Despite a disastrous end to president Donald Trump’s presidency, the GOP is unlikely to abandon Trumpism as ideology and electoral strategy. There still is a demand for populist nationalism in America. The nature of having majority-based voting districts means that representatives in the House are held accountable by the primary voters of their party, thus ceding governance to the tyranny of the minority. Many Republicans would be vulnerable in a primary election had they decided to vote to impeach Trump.
In addition, the Democratic Party will likely continue its move to the left. The America of the future will be a lonely place for moderate Republicans, conservative Democrats, fiscal conservatives and millions of other Republican voters who reject populist nationalism.
Prescriptively speaking, the best way to take power away from the tyranny of Republican primary voters and to give it back to the silent majority of American voters is the creation of a new center-right political party. A center-right party in America would be fiscally conservative, socially moderate and support the rule of law and democratic norms. Mitt Romney can help establish it.
To be successful, a center-right party will need critical mass, momentum and leadership. Mitt Romney could provide the leadership and help recruit those needed for critical mass (like Lisa Murkowski and Susan Collins). The new party would need support at every level of government, as well as momentum and electoral victories in 2022. Three-way races would turn the majority of districts into swing districts. As Sen. Murkowski’s 2010 reelection campaign already proved, third party candidates can be victorious in a three-way race. A center-right party would likely be successful in gubernatorial races in New England, senate races in Western states and the Sun Belt, and house races in the suburbs across America.
There would be many opportunities for electoral victories, but Utah could be one stronghold. Former Utah Gov. Jon Huntsman could potentially beat Mike Lee in a three-way contested election for the Senate. Evan McMullin, the 2016 independent presidential candidate, would be able to win a congressional seat in a three-way race.
Despite the fact that a new center-right party would be getting a majority of its votes from conservative voters, Democrats would not benefit enough to ensure majority rule. They would lose their new suburban voters who were voting against Trump rather than for Biden. The Democratic Party also faces a significant built-in disadvantage at the House and Senate levels. Despite demographic trends, Democrats continue to underestimate the conservative-leaning nature of American society.
A new center-right party would be large enough to prevent both the Republican and Democratic parties from having a majority in the Senate and House. The new party would be putting themselves in the position to be kingmakers. A center-right party would caucus with the party that was willing to make the most concessions. It would be coalition rule in America.

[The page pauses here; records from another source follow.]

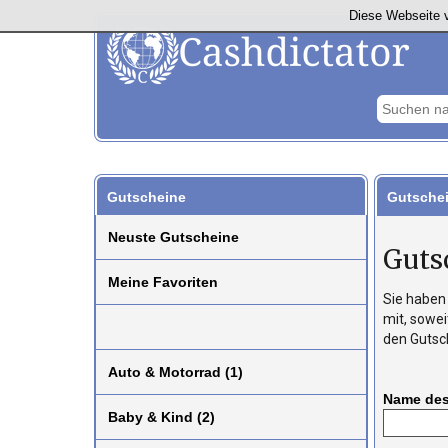
Diese Webseite v
Gutscheine
Gutsche
Neuste Gutscheine
Guts
Meine Favoriten
Sie haben 
mit, sowei
den Gutsch
Auto & Motorrad (1)
Name des
Baby & Kind (2)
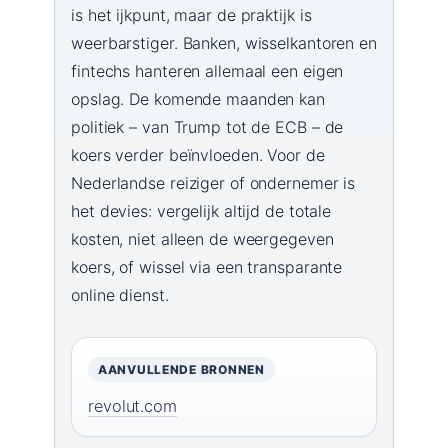
is het ijkpunt, maar de praktijk is
weerbarstiger. Banken, wisselkantoren en
fintechs hanteren allemaal een eigen
opslag. De komende maanden kan
politiek – van Trump tot de ECB – de
koers verder beïnvloeden. Voor de
Nederlandse reiziger of ondernemer is
het devies: vergelijk altijd de totale
kosten, niet alleen de weergegeven
koers, of wissel via een transparante
online dienst.
AANVULLENDE BRONNEN
revolut.com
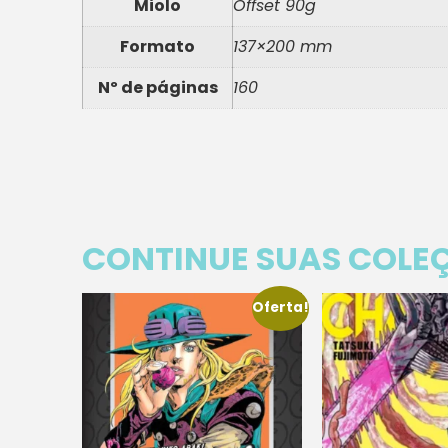
Miolo
Offset 90g
Formato
137×200 mm
Nº de páginas
160
CONTINUE SUAS COLE
Oferta!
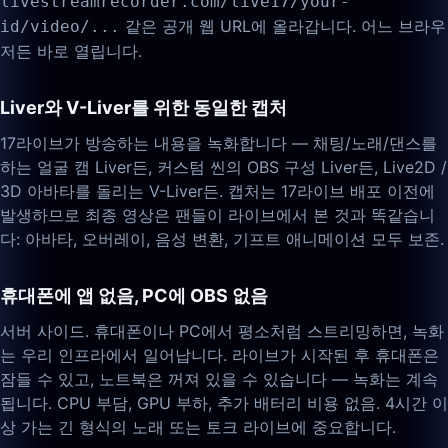
livestreamrecorder.com/live17/your-
같은 공개 웹 URL에 올라갑니다. 어느 브라우
id/video/...
저든 바로 열립니다.
Liver와 V-Liver를 위한 동일한 캡처
17라이브가 방송하는 내용을 녹화합니다 — 채팅/노래/댄스를
하는 얼굴 캠 Liver든, 커스텀 씬의 OBS 구성 Liver든, Live2D /
3D 아바타를 돌리는 V-Liver든. 캡처는 17라이브 배포 이전에
발생하므로 최종 영상은 팬들이 라이브에서 본 것과 똑같습니
다: 아바타, 오버레이, 음성 변환, 기프트 애니메이션 모두 보존.
휴대폰에 앱 없음, PC에 OBS 없음
서버 사이드. 휴대폰이나 PC에서 평소처럼 스트리밍하면, 녹화
는 우리 인프라에서 일어납니다. 라이브가 시작된 후 휴대폰은
잠들 수 있고, 노트북은 꺼져 있을 수 있습니다 — 녹화는 계속
됩니다. CPU 부담, GPU 부하, 추가 배터리 비용 없음. 4시간 이
상 가는 긴 형식의 노래 또는 토크 라이브에 중요합니다.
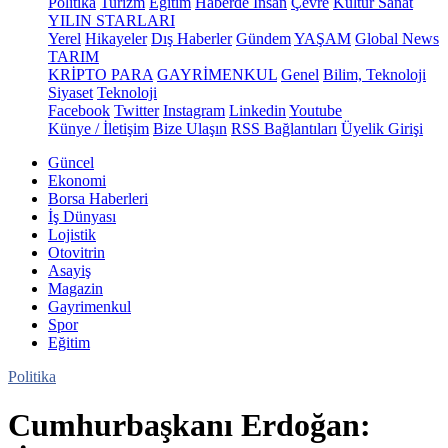
Politika
Turizm
Eğitim
Haberde İnsan
Çevre
Kültür Sanat
YILIN STARLARI
Yerel
Hikayeler
Dış Haberler
Gündem
YAŞAM
Global News
TARIM
KRİPTO PARA
GAYRİMENKUL
Genel
Bilim, Teknoloji
Siyaset
Teknoloji
Facebook
Twitter
Instagram
Linkedin
Youtube
Künye / İletişim
Bize Ulaşın
RSS Bağlantıları
Üyelik Girişi
Güncel
Ekonomi
Borsa Haberleri
İş Dünyası
Lojistik
Otovitrin
Asayiş
Magazin
Gayrimenkul
Spor
Eğitim
Politika
Cumhurbaşkanı Erdoğan:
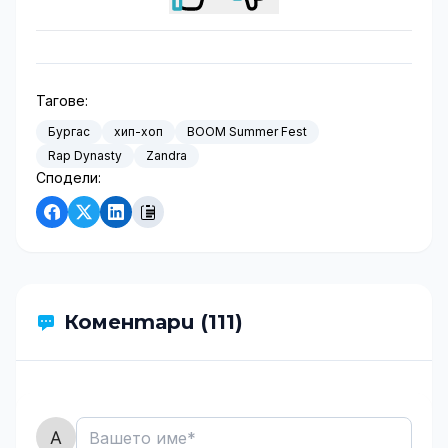
Тагове:
Бургас
хип-хоп
BOOM Summer Fest
Rap Dynasty
Zandra
Сподели:
Коментари (111)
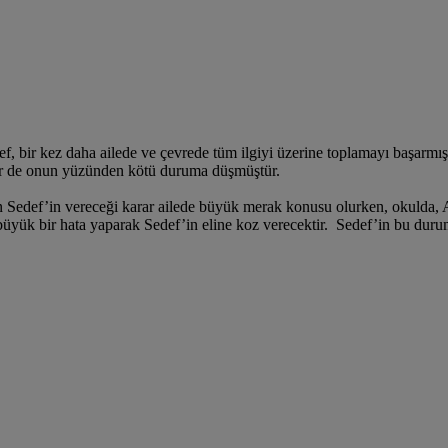
f, bir kez daha ailede ve çevrede tüm ilgiyi üzerine toplamayı başarmış
nder de onun yüzünden kötü duruma düşmüştür.
 Sedef’in vereceği karar ailede büyük merak konusu olurken, okulda, Ar
 büyük bir hata yaparak Sedef’in eline koz verecektir. Sedef’in bu dur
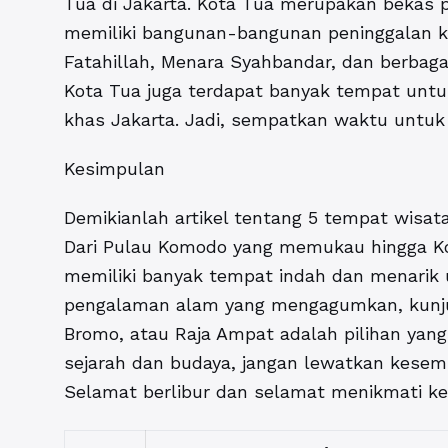
Tua di Jakarta. Kota Tua merupakan bekas 
memiliki bangunan-bangunan peninggalan k
Fatahillah, Menara Syahbandar, dan berbagai
Kota Tua juga terdapat banyak tempat untuk
khas Jakarta. Jadi, sempatkan waktu untuk 
Kesimpulan
Demikianlah artikel tentang 5 tempat wisata
Dari Pulau Komodo yang memukau hingga Kot
memiliki banyak tempat indah dan menarik u
pengalaman alam yang mengagumkan, kunju
Bromo, atau Raja Ampat adalah pilihan yang 
sejarah dan budaya, jangan lewatkan kesemp
Selamat berlibur dan selamat menikmati ke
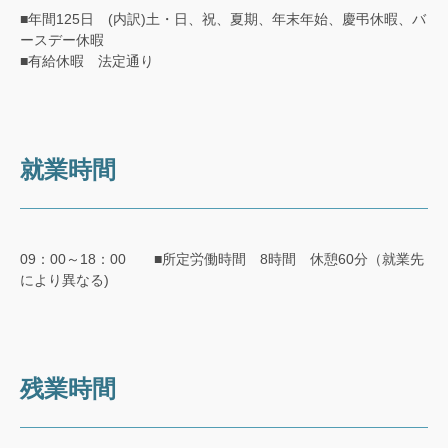
■年間125日 (内訳)土・日、祝、夏期、年末年始、慶弔休暇、バ
ースデー休暇
■有給休暇 法定通り
就業時間
09：00～18：00 ■所定労働時間 8時間 休憩60分（就業先
により異なる)
残業時間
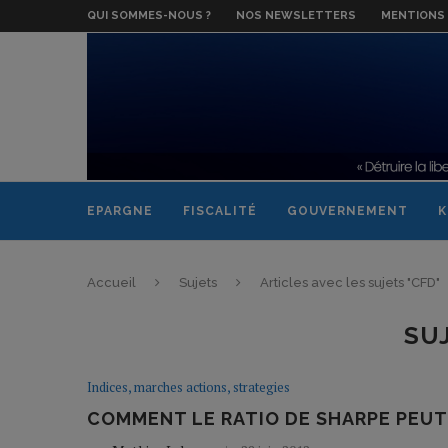
QUI SOMMES-NOUS ?
NOS NEWSLETTERS
MENTIONS 
EPARGNE
FISCALITÉ
GOUVERNEMENT
K
Accueil
Sujets
Articles avec les sujets "CFD"
SU
Indices, marches actions, strategies
COMMENT LE RATIO DE SHARPE PEUT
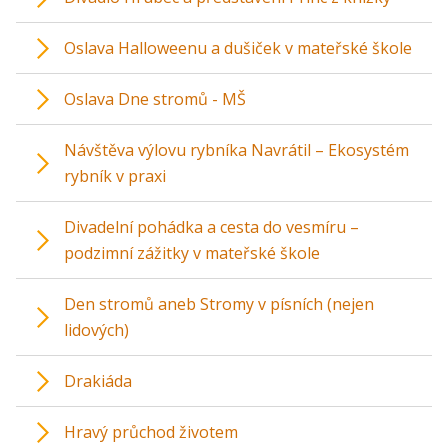
Oslava Halloweenu a dušiček v mateřské škole
Oslava Dne stromů - MŠ
Návštěva výlovu rybníka Navrátil – Ekosystém
rybník v praxi
Divadelní pohádka a cesta do vesmíru –
podzimní zážitky v mateřské škole
Den stromů aneb Stromy v písních (nejen
lidových)
Drakiáda
Hravý průchod životem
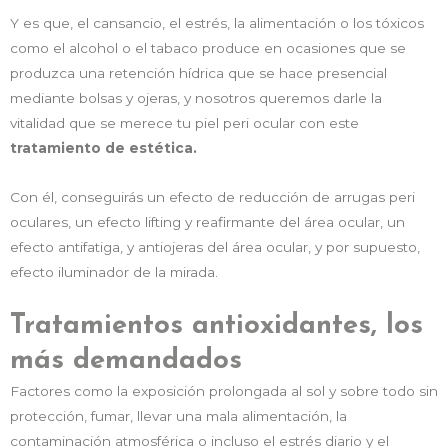
Y es que, el cansancio, el estrés, la alimentación o los tóxicos
como el alcohol o el tabaco produce en ocasiones que se
produzca una retención hídrica que se hace presencial
mediante bolsas y ojeras, y nosotros queremos darle la
vitalidad que se merece tu piel peri ocular con este
tratamiento de estética.
Con él, conseguirás un efecto de reducción de arrugas peri
oculares, un efecto lifting y reafirmante del área ocular, un
efecto antifatiga, y antiojeras del área ocular, y por supuesto,
efecto iluminador de la mirada.
Tratamientos antioxidantes, los
más demandados
Factores como la exposición prolongada al sol y sobre todo sin
protección, fumar, llevar una mala alimentación, la
contaminación atmosférica o incluso el estrés diario y el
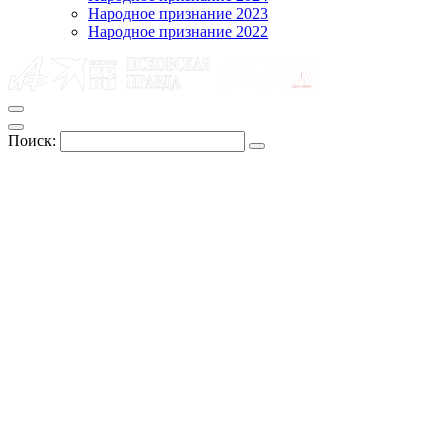
Народное признание 2023
Народное признание 2022
Поиск:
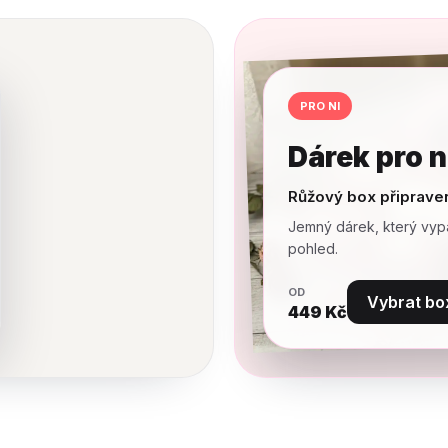
PRO NI
Dárek pro n
Růžový box připrave
Jemný dárek, který vyp
pohled.
OD
Vybrat bo
449
Kč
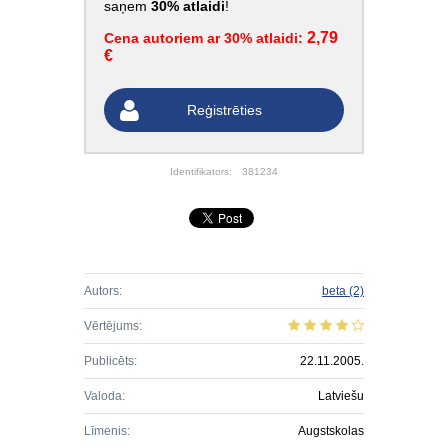
saņem
30% atlaidi
!
2,79
Cena autoriem ar 30% atlaidi:
€
Reģistrēties
Identifikators:
381234
Autors:
beta
(2)
Vērtējums:
Publicēts:
22.11.2005.
Valoda:
Latviešu
Līmenis:
Augstskolas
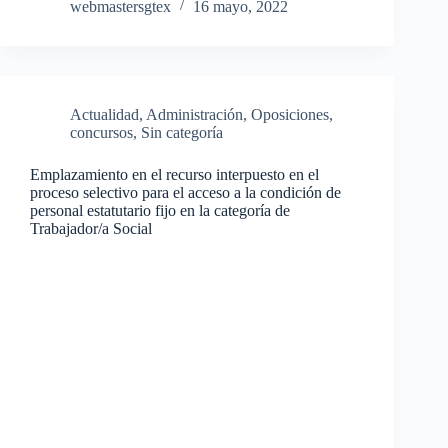
webmastersgtex
16 mayo, 2022
Actualidad
,
Administración
,
Oposiciones,
concursos
,
Sin categoría
Emplazamiento en el recurso interpuesto en el
proceso selectivo para el acceso a la condición de
personal estatutario fijo en la categoría de
Trabajador/a Social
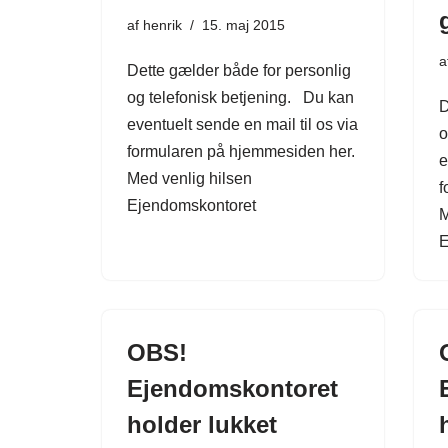
af
henrik
15. maj 2015
a
Dette gælder både for personlig
og telefonisk betjening. Du kan
D
eventuelt sende en mail til os via
o
formularen på hjemmesiden her.
e
Med venlig hilsen
f
Ejendomskontoret
M
E
OBS!
Ejendomskontoret
holder lukket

In an ideal world, moderates would simply stay in the two catch-all parties and fight to keep the parties away from destructive tendencies and extremist views. This strategy has failed time and time again. In wave elections, it is the moderates who are voted out of office, leaving the extreme representatives in power and unchecked. Creating a new party and introducing a viable third candidate in races across America would provide the mechanism to reduce the influence of extremist voices in American politics.
America does not need to be held hostage by the tyranny of the minority. The dynamics of introducing a third party would also decrease the toxic partisanship that now plagues the country. The current crisis is an opportunity that Mitt Romney and other moderates should take advantage of. America’s democracy is more vulnerable than ever. Moderate Republicans and conservative Democrats can help secure our democracy by creating a new party.
Matthew Crandall is an associate professor of international relations at Tallinn University in Estonia. He is a graduate of Brigham Young University.